O crescimento nas vendas de um produto bem aceito no mercado começou a forçar uma expansão industrial em Manaus, onde está a fábrica da Sundown. Em um ano, as vendas cresceram 79,6%. Para 2007, a equipe de produção já está mobilizada para fazer o volume crescer pelo menos mais 70%.
No ano passado, a Brasil & Movimento começou a publicar seus balanços, dentro do processo para abertura de capital que acabou não sendo concluído. O primeiro balanço anual mostrou aumento de 42,6% na receita (R$ 340,5 milhões), em boa parte impulsionado pelos negócios com motos, e lucro bruto de R$ 173,8 milhões.
Com um capital de giro de R$ 34,1 milhões e um endividamento de curto prazo de R$ 81,9 milhões (70,6% maior do que no exercício anterior), este seria o momento ideal para a empresa por em prática o plano de lançar ações no mercado.
Com mais recursos, a empresa poderia crescer com mais força. O dinheiro poderia vir do mercado, mas o plano de lançamento de ações foi adiado. Ou ainda de compradores do empreendimento. A própria direção da empresa admite sondagens e o crescimento do setor de motocicletas tem atraído novos grupos interessados em investir na produção desses veículos no Brasil. Mas nenhum negócio estaria perto de ser fechado.
===
§ **Lista de exercícios**
[1] Reescreva o trecho do texto sobre a Brasil & Movimento que começa em "Com um capital" e vai até "ações no mercado.", trocando "capital de giro" por "capital circulante".
[2] Traduza para o inglês esta frase do texto sobre a Brasil & Movimento: "Com mais recursos, a empresa poderia crescer com mais força."
[3] Dê continuidade ao texto sobre a Brasil & Movimento a partir da última frase.

§ **Dados fornecidos**
===
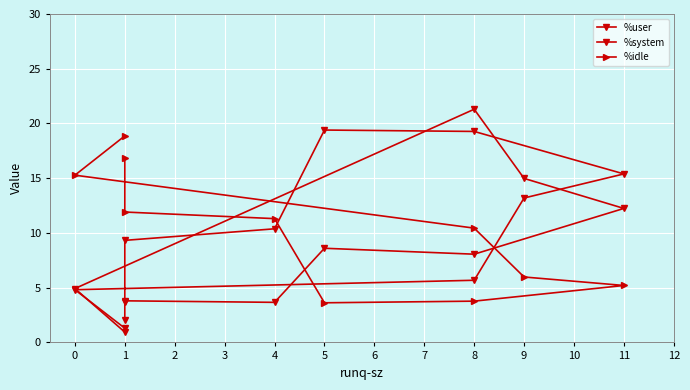

Is the value of %user at 9 greater than the value of %idle at 8?

Yes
===
§ **Respostas na ordem**
[1]
Com um capital circulante de R$ 34,1 milhões e um endividamento de curto prazo de R$ 81,9 milhões (70,6% maior do que no exercício anterior), este seria o momento ideal para a empresa por em prática o plano de lançar ações no mercado.

[2] With more resources, the company could grow more strongly.

[3]
No comando da empresa desde 2003, quando a Brasil & Movimento deixou de fabricar apenas bicicletas para entrar também no segmento de motos, está Antônio Carlos Romanoski, que veio da indústria de linha branca e hoje é um executivo de prestígio no mercado, premiado por entidades como a associação dos dirigentes de vendas (ADVB). Segundo ele, a empresa ainda não lançou os papéis porque esperava pela recuperação do mercado acionário.
Há pouco mais de seis meses, a empresa teve os bens bloqueados pela Justiça de Curitiba, cidade onde ficava a antiga fábrica de bicicletas Sundown, comprada pela Brasil & Movimento. Romanoski diz que há um engano de interpretação porque a empresa de hoje não tem relação com a que fez surgirem os processos na Justiça e as prisões.
O executivo diz que as notícias negativas não são absorvidas pelos compradores das motos e, portanto, não perturbam as vendas. Mas ele admite que atrapalham o relacionamento da empresa com as instituições bancárias que podem liberar créditos para financiamentos. Romanoski diz se arrepender de ter mantido como marca o nome da antiga fabricante que levou aos problemas com a polícia.
Mas agora é tarde. Sundown já é um nome consagrado no mercado e as ações de divulgação da marca crescem a cada dia, com a inclusão de novos concessionários. E se em Curitiba, o nome da empresa com freqüência é vinculado a problemas com a polícia, na Zona Franca de Manaus a linha de montagem flui em ritmo acelerado.
Espaço é um dos problemas que mais têm tirado o sono de Carlos Hubner, o inquieto gerente industrial da fábrica instalada no coração do pólo industrial de Manaus.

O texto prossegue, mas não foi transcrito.